___ Document segment ___

Just for fun I converted your program to use anydbm. It then took 135
seconds to run (vs 12 for your original code), but only used 4 MB of
memory top. The values of the dbm are pickled hashes. The keys could
be too, but I decided to just use a tab seperated string...

import random
import os
import anydbm
import cPickle

def fill(map):
random.seed(0)
for i in xrange(300000):
k1 = "%s\t%s\t%s" % (random.randrange(100),
random.randrange(100),
random.randrange(100))
k2 = random.randrange(100)
if k1 in map:
d = cPickle.loads(map[k1])
else:
d = dict()
d[k2] = d.get(k2, 0) + 1
map[k1] = cPickle.dumps(d, -1)

if __name__ == "__main__":
show_me = 'ps v %d' % os.getpid()
os.system(show_me)
d = anydbm.open("ztest", 'n')
fill(d)
os.system(show_me)
del d
os.system(show_me)

 

[Paul Rubin]

Just for fun I converted your program to use anydbm. It then took 135
seconds to run (vs 12 for your original code), but only used 4 MB of
memory top. The values of the dbm are pickled hashes. The keys could
be too, but I decided to just use a tab seperated string...

But I think it used much more than 4 MB of memory if you count the
amount of system cache that held that dbm file. Without the caching
there'd have had to be real disk seeks for all those dbm updates. So
I think if you had a lot more data, enough that you couldn't keep the
dbm in cache any more, you'd get a horrible slowdown. That's why you
may be better off with a sorting-based method, that only needs
sequential disk operations and not a lot of random seeks.

 

[Nick Craig-Wood]

But I think it used much more than 4 MB of memory if you count the
amount of system cache that held that dbm file.

The dbm file is only 10 MB though, so thats 10MB of memory extra used
which *is* reclaimable!

Without the caching there'd have had to be real disk seeks for all
those dbm updates. So I think if you had a lot more data, enough
that you couldn't keep the dbm in cache any more, you'd get a
horrible slowdown.

You've only got to keep the index of the dbm in cache and its designed
for that purpose.

You do get lots of disk io when making the dbm though - I suspect it
does a lot of fsync() - you may be able to turn that off.

That's why you may be better off with a sorting-based method, that
only needs sequential disk operations and not a lot of random
seeks.

___

Problem to solve ->
Answer these questions about the forum thread:
(a) How many seconds did the anydbm version take to run, and how many did the original code take?
(b) What size is the dbm file said to be?
(c) Which call is suspected of causing much of the disk I/O when the dbm is made?

___ Records shown ___

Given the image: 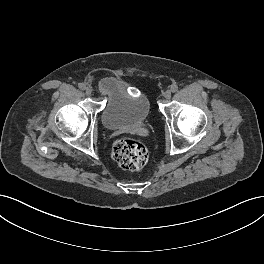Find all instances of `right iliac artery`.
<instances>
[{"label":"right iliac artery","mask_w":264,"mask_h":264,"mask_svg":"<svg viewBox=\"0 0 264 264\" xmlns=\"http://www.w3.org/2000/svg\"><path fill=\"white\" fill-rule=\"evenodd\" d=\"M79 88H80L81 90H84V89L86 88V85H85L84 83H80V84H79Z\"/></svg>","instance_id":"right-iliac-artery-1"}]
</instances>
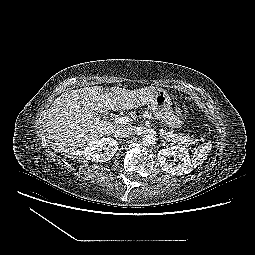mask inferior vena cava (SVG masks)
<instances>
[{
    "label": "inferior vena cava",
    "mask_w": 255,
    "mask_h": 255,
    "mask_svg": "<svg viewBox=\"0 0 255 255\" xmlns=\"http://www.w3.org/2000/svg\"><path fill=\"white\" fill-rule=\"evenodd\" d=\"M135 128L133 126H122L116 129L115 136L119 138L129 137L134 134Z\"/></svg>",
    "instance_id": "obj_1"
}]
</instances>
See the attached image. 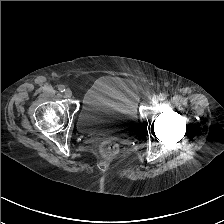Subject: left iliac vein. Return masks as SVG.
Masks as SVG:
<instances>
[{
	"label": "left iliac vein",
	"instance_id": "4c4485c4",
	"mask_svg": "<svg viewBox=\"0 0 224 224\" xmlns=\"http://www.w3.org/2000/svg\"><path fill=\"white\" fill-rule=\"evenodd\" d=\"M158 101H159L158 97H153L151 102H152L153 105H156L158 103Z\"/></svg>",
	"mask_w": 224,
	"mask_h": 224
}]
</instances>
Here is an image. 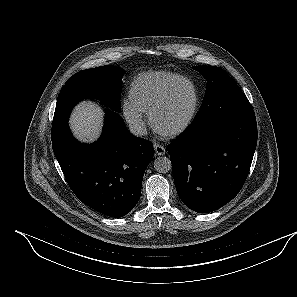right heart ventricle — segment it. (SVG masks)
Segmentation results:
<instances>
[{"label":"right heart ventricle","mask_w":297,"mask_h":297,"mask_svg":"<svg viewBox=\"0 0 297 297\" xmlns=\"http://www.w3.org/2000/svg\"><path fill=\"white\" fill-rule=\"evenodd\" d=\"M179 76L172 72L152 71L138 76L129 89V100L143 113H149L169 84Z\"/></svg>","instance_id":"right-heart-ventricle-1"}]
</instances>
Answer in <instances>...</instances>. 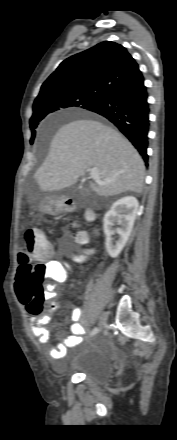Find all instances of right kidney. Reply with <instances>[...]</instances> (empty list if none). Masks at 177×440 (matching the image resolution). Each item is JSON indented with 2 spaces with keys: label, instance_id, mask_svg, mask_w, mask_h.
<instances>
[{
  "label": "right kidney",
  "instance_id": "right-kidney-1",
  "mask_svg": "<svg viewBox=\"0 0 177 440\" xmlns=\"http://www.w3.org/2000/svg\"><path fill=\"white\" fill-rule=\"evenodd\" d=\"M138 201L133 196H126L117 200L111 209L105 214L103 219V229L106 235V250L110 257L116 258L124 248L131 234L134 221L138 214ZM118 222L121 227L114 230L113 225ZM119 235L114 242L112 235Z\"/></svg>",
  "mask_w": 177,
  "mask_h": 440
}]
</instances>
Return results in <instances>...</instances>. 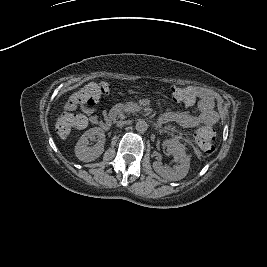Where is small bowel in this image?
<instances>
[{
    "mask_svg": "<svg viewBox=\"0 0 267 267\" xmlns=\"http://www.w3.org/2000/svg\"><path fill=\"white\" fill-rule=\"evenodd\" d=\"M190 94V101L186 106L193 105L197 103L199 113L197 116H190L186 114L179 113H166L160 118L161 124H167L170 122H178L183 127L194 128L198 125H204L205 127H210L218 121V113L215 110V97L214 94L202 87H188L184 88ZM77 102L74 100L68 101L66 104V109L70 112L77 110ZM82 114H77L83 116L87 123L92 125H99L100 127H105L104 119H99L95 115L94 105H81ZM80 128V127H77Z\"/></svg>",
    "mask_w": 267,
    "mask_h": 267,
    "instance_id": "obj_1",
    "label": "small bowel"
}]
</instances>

___

Output for this exercise ->
(a) The anydbm version took 135 seconds; the original code took 12.
(b) The dbm file is 10 MB.
(c) fsync()